By default, the Python API issues the write query in row-major layout.

Although the cell layout is covered thoroughly in later tutorials, here what you should know is that you are telling TileDB that the cell values in your buffer will be written in row-major order in the cells of the array (i.e., 1 will be stored in cell (1,1), 2 in (1,2), etc.).

The array data is now stored on disk. The resulting array is depicted in the figure below.

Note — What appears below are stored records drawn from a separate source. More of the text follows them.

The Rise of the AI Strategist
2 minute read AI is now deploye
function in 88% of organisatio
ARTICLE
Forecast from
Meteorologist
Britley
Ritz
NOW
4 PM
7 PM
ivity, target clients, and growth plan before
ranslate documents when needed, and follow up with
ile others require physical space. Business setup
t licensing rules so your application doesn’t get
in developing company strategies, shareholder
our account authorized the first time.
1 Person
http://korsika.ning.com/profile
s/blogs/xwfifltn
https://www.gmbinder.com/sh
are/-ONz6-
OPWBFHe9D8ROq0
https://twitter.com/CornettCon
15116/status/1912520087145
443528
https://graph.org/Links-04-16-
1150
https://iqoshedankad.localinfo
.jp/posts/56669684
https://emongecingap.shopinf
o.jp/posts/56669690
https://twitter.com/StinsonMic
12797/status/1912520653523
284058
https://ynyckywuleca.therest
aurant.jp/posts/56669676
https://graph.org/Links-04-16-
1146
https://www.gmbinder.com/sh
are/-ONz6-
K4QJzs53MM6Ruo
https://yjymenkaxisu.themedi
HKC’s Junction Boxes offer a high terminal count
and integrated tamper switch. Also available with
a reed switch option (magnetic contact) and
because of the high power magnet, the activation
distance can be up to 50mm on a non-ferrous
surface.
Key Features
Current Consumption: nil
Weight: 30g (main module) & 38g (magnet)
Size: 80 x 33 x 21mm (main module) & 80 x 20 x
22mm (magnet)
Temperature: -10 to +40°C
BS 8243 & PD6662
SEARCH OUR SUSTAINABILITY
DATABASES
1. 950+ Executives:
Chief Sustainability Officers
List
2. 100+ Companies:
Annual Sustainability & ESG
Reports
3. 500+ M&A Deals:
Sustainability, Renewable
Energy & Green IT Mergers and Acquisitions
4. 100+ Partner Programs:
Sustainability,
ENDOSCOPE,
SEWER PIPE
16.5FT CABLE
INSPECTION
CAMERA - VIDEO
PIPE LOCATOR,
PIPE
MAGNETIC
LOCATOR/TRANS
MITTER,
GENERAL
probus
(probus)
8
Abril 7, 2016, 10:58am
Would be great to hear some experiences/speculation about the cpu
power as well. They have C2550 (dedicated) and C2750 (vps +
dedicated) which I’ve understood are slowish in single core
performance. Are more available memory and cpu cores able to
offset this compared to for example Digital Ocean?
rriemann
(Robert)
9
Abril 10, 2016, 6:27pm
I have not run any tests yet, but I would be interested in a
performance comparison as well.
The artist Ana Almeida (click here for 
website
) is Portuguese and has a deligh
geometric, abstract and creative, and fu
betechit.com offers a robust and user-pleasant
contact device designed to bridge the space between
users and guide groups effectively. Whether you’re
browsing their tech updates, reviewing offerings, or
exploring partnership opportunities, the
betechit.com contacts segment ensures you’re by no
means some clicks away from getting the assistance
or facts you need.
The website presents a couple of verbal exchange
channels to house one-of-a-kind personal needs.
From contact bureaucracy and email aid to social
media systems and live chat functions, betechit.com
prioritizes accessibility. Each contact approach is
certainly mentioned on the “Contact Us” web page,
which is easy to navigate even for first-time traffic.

../_images/quickstart_dense1.png

Reading from the array

We will next explain how to read the cell values in subarray [1,2], [2,4], i.e., in the blue rectangle shown in the figure above. The result values should be 2 3 4 6 7 8, reading in row-major order (i.e., first the three selected columns of row 1, then the three selected columns of row 2).

C++

Reading happens in much the same way as writing, except we must provide buffers sufficient to hold the data being read. First, open the array for reading:

Context ctx;
Array array(ctx, array_name, TILEDB_READ);

Next, specify the subarray in terms of (min, max) values on each dimension. Also define the buffer that will hold the result, making sure that it has enough space (six elements here, as the result of the subarray will be six integers). Proper result buffer allocation is an important topic that is covered in detail in later tutorials.

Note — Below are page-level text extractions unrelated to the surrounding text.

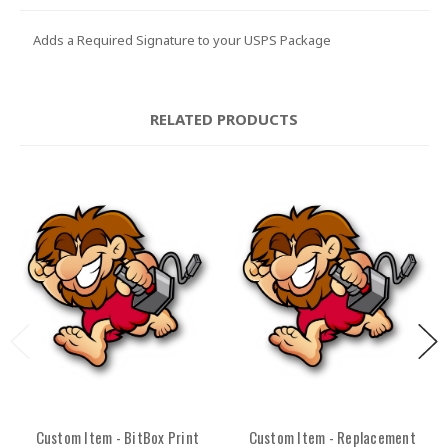
Adds a Required Signature to your USPS Package
RELATED PRODUCTS
Custom Item - BitBox Print
Custom Item - Replacement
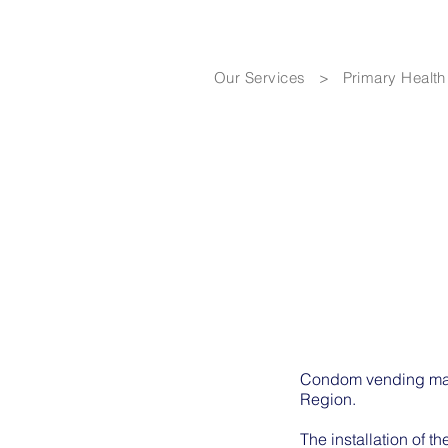
Our Services
>
Primary Health
Condom vending mach
Region.
The installation of 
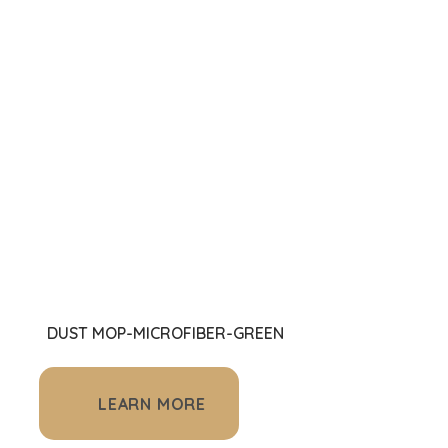
DUST MOP-MICROFIBER-GREEN
LEARN MORE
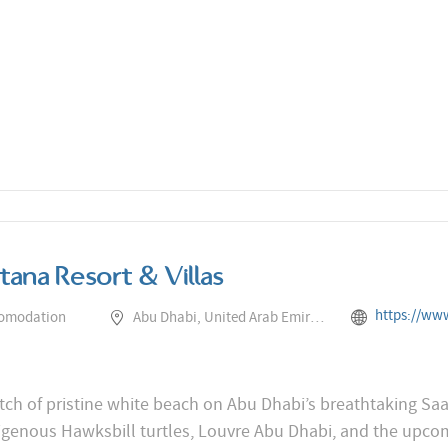
tana Resort & Villas
https://www.rotana.com/rotanahotelan
comodation
Abu Dhabi, United Arab Emirates
ch of pristine white beach on Abu Dhabi’s breathtaking Saadi
digenous Hawksbill turtles, Louvre Abu Dhabi, and the up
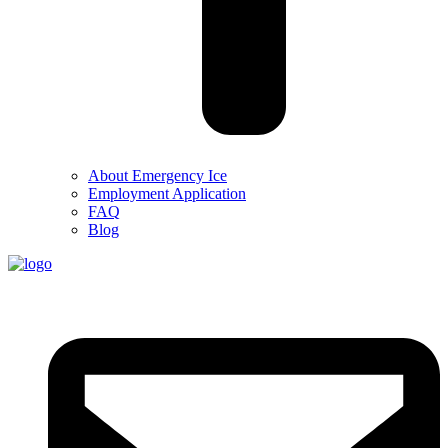
About Emergency Ice
Employment Application
FAQ
Blog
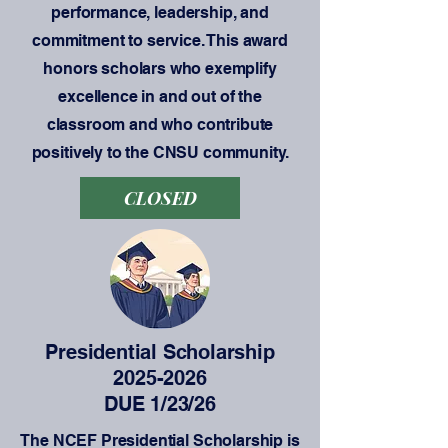
performance, leadership, and
commitment to service. This award
honors scholars who exemplify
excellence in and out of the
classroom and who contribute
positively to the CNSU community.
CLOSED
Presidential Scholarship
2025-2026
DUE 1/23/26
The NCEF Presidential Scholarship is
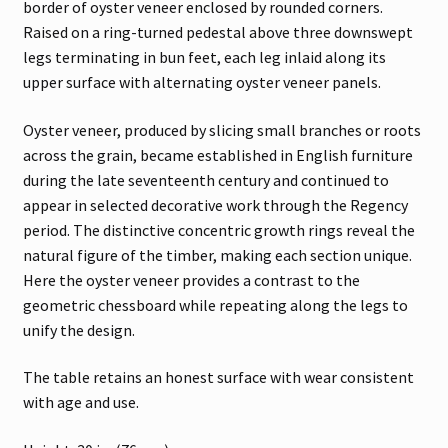
border of oyster veneer enclosed by rounded corners.
Raised on a ring-turned pedestal above three downswept
legs terminating in bun feet, each leg inlaid along its
upper surface with alternating oyster veneer panels.
Oyster veneer, produced by slicing small branches or roots
across the grain, became established in English furniture
during the late seventeenth century and continued to
appear in selected decorative work through the Regency
period. The distinctive concentric growth rings reveal the
natural figure of the timber, making each section unique.
Here the oyster veneer provides a contrast to the
geometric chessboard while repeating along the legs to
unify the design.
The table retains an honest surface with wear consistent
with age and use.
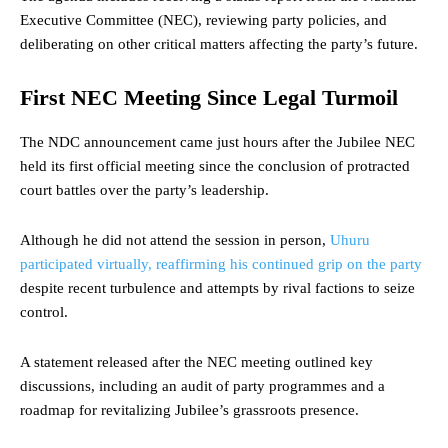
Executive Committee (NEC), reviewing party policies, and
deliberating on other critical matters affecting the party’s future.
First NEC Meeting Since Legal Turmoil
The NDC announcement came just hours after the Jubilee NEC
held its first official meeting since the conclusion of protracted
court battles over the party’s leadership.
Although he did not attend the session in person,
Uhuru
participated virtually, reaffirming his continued grip on the party
despite recent turbulence and attempts by rival factions to seize
control.
A statement released after the NEC meeting outlined key
discussions, including an audit of party programmes and a
roadmap for revitalizing Jubilee’s grassroots presence.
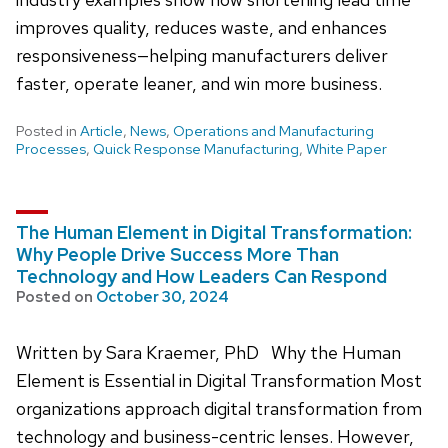
improves quality, reduces waste, and enhances
responsiveness—helping manufacturers deliver
faster, operate leaner, and win more business.
Posted in
Article
,
News
,
Operations and Manufacturing
Processes
,
Quick Response Manufacturing
,
White Paper
The Human Element in Digital Transformation:
Why People Drive Success More Than
Technology and How Leaders Can Respond
Posted on
October 30, 2024
Written by Sara Kraemer, PhD Why the Human
Element is Essential in Digital Transformation Most
organizations approach digital transformation from
technology and business-centric lenses. However,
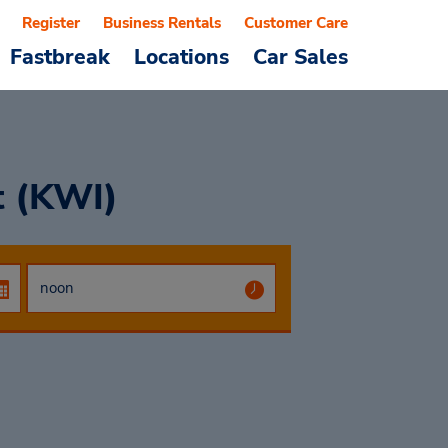
Register
Business Rentals
Customer Care
Fastbreak
Locations
Car Sales
t (KWI)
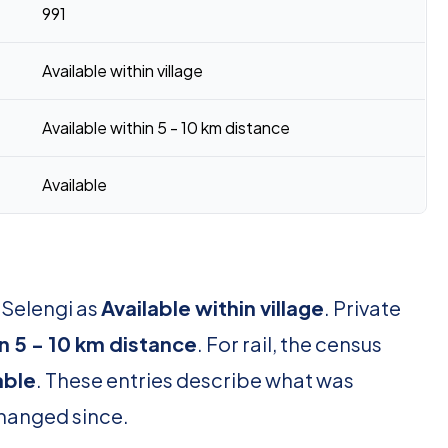
991
Available within village
Available within 5 - 10 km distance
Available
 Selengi as
Available within village
. Private
in 5 - 10 km distance
. For rail, the census
able
. These entries describe what was
changed since.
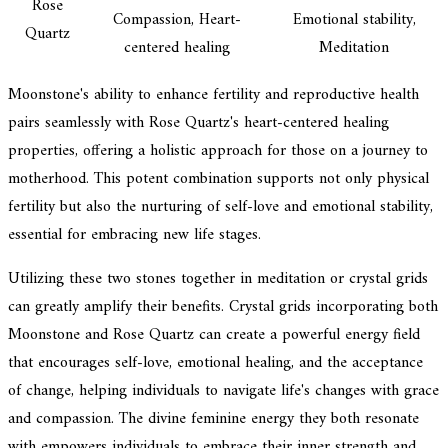
Rose
Compassion, Heart-
Emotional stability,
Quartz
centered healing
Meditation
Moonstone's ability to enhance fertility and reproductive health
pairs seamlessly with Rose Quartz's heart-centered healing
properties, offering a holistic approach for those on a journey to
motherhood. This potent combination supports not only physical
fertility but also the nurturing of self-love and emotional stability,
essential for embracing new life stages.
Utilizing these two stones together in meditation or crystal grids
can greatly amplify their benefits. Crystal grids incorporating both
Moonstone and Rose Quartz can create a powerful energy field
that encourages self-love, emotional healing, and the acceptance
of change, helping individuals to navigate life's changes with grace
and compassion. The divine feminine energy they both resonate
with empowers individuals to embrace their inner strength and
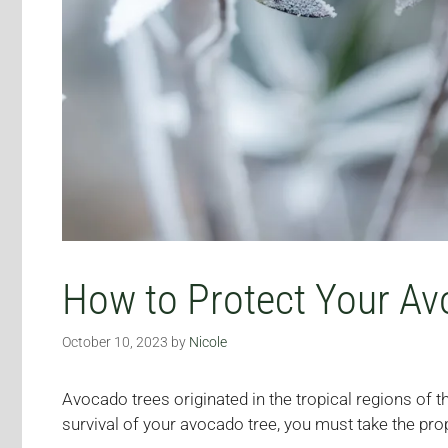
How to Protect Your Av
October 10, 2023
by
Nicole
Avocado trees originated in the tropical regions of 
survival of your avocado tree, you must take the pro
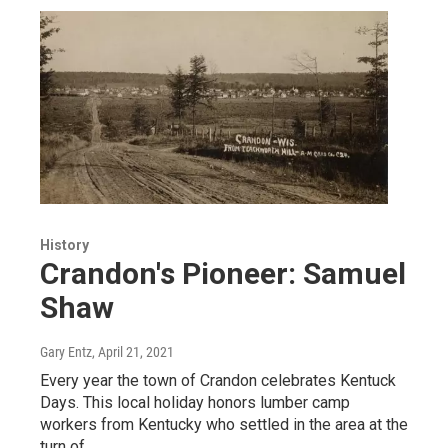
History
Crandon's Pioneer: Samuel
Shaw
Gary Entz
, April 21, 2021
Every year the town of Crandon celebrates Kentuck
Days. This local holiday honors lumber camp
workers from Kentucky who settled in the area at the
turn of…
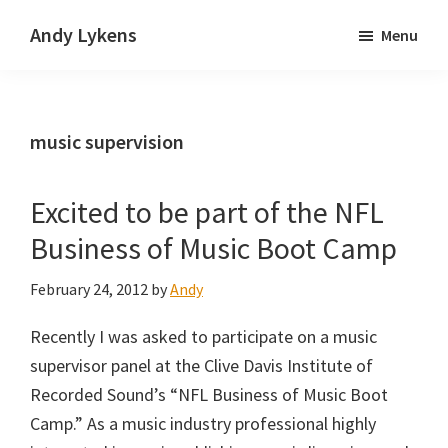
Skip
Skip
Andy Lykens
Menu
to
to
Innovating
main
primary
and
content
sidebar
operating
music supervision
through
growth
Excited to be part of the NFL
Business of Music Boot Camp
February 24, 2012
by
Andy
Recently I was asked to participate on a music
supervisor panel at the Clive Davis Institute of
Recorded Sound’s “NFL Business of Music Boot
Camp.” As a music industry professional highly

const std::vector<int> subarray = {1, 2, 2, 4};
std::vector<int> data(6);

Then, we set up and submit a query object, and close the array, similarly to writes.

Query query(ctx, array);
query.set_subarray(subarray)
     .set_layout(TILEDB_ROW_MAJOR)
     .set_buffer("a", data);
query.submit();
array.close();

Python

Reading happens in much the same way as writing, simply specifying a different mode when opening the array:

with tiledb.DenseArray(array_name, mode='r') as A:
    # Slice only rows 1, 2 and cols 2, 3, 4.
    data = A[1:3, 2:5]
    print(data["a"])

Again by default the Python API issues the read query in row-major layout.

The row-major layout here means that the cells will be returned in row-major order within the subarray [1,2], [2,4] (more information on cell layouts is covered in later tutorials).

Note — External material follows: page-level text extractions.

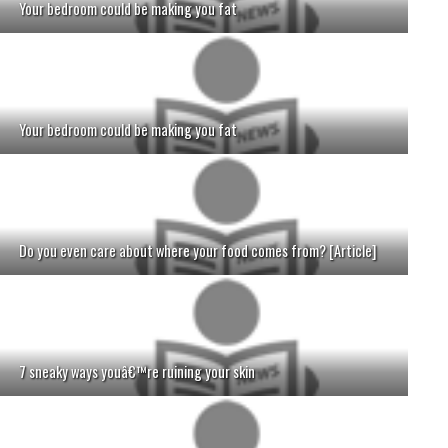
Your bedroom could be making you fat
Your bedroom could be making you fat
Do you even care about where your food comes from? [Article]
7 sneaky ways youâ€™re ruining your skin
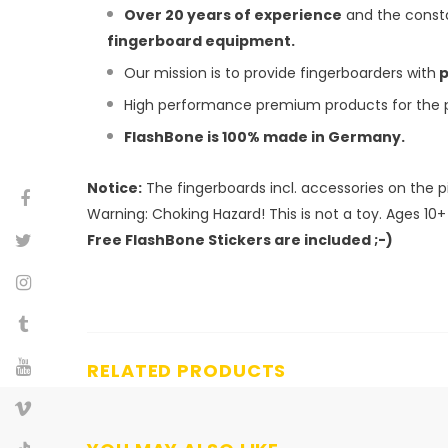
Over 20 years of experience
and the consta
fingerboard equipment.
Our mission is to provide fingerboarders with
p
High performance premium products for the pr
FlashBone is 100% made in Germany.
Notice:
The fingerboards incl. accessories on the p
Warning:
Choking Hazard! This is not a toy. Ages 10+
Free FlashBone Stickers are included ;-)
RELATED PRODUCTS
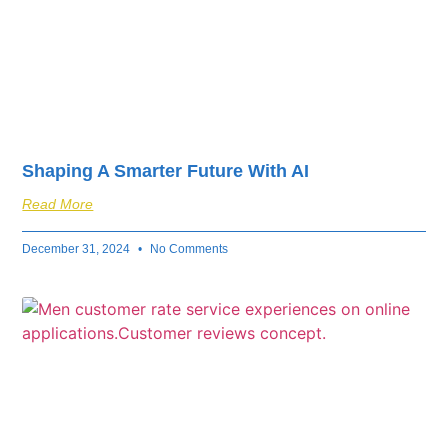
Shaping A Smarter Future With AI
Read More
December 31, 2024
No Comments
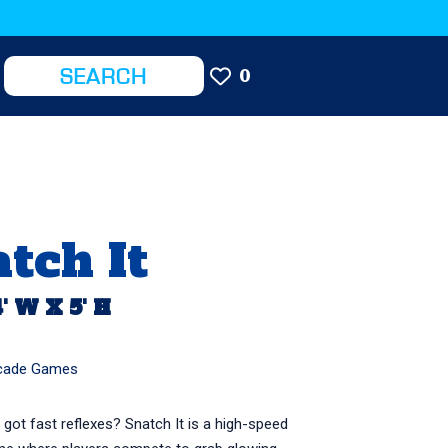
0
tch It
4' W X 5' H
cade Games
 got fast reflexes? Snatch It is a high-speed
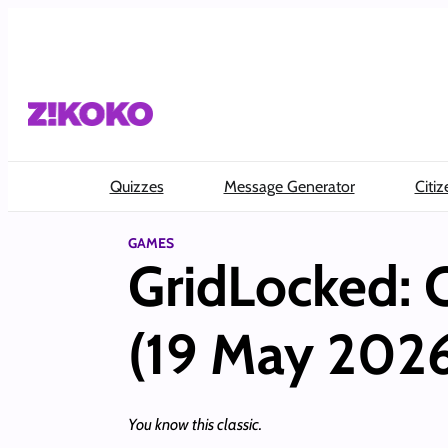
Skip
to
content
Quizzes
Message Generator
Citiz
GAMES
GridLocked: 
(19 May 202
You know this classic.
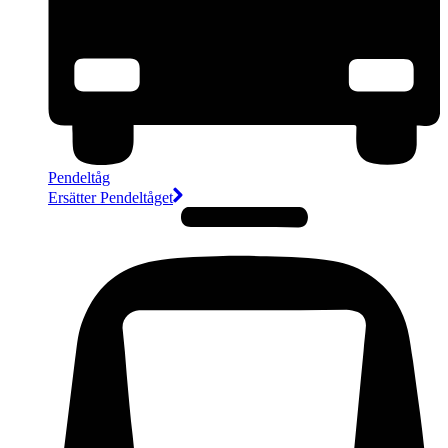
Pendeltåg
Ersätter Pendeltåget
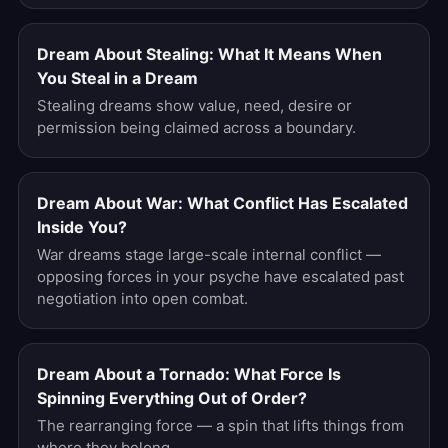
Dream About Stealing: What It Means When
You Steal in a Dream
Stealing dreams show value, need, desire or
permission being claimed across a boundary.
Dream About War: What Conflict Has Escalated
Inside You?
War dreams stage large-scale internal conflict —
opposing forces in your psyche have escalated past
negotiation into open combat.
Dream About a Tornado: What Force Is
Spinning Everything Out of Order?
The rearranging force — a spin that lifts things from
where they belong.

Now data holds the result cell values on attribute a. If you compile and run the example of this tutorial as shown below, you should see the following output:

C++

$ g++ -std=c++11 quickstart_dense.cc -o quickstart_dense -ltiledb
$ ./quickstart_dense
2 3 4 6 7 8

Python

$ python quickstart_dense.py
[[2 3 4]
 [6 7 8]]

On-disk structure

A TileDB array is stored on disk as a directory with the name given at the time of array creation. If we look into the array on disk after it has been written to, we will see something like the following

$ ls -l quickstart_dense_array/
total 8
drwx------  4 stavros  staff  128 Jun 25 15:18 __1561490302161_1561490302161_15bab0281e2e44f2a803eb6f3001ed00
-rwx------  1 stavros  staff  149 Jun 25 15:18 __array_schema.tdb
-rwx------  1 stavros  staff    0 Jun 25 15:18 __lock.tdb

The array directory and files __array_schema.tdb and __lock.tdb were written upon array creation, whereas subdirectory __1561490302161_1561490302161_15bab0281e2e44f2a803eb6f3001ed00 was created after array writting. This subdirectory, called fragment, contains the written cell values for attribute a in file a.tdb, along with associated metadata:

$ ls -l quickstart_dense_array/__1561490302161_1561490302161_15bab0281e2e44f2a803eb6f3001ed00/
total 16
-rwx------  1 stavros  staff  602 Jun 25 15:18 __fragment_metadata.tdb
-rwx------  1 stavros  staff   84 Jun 25 15:18 a.tdb

The TileDB array hierarchy on disk and more details about fragments are discussed in later tutorials.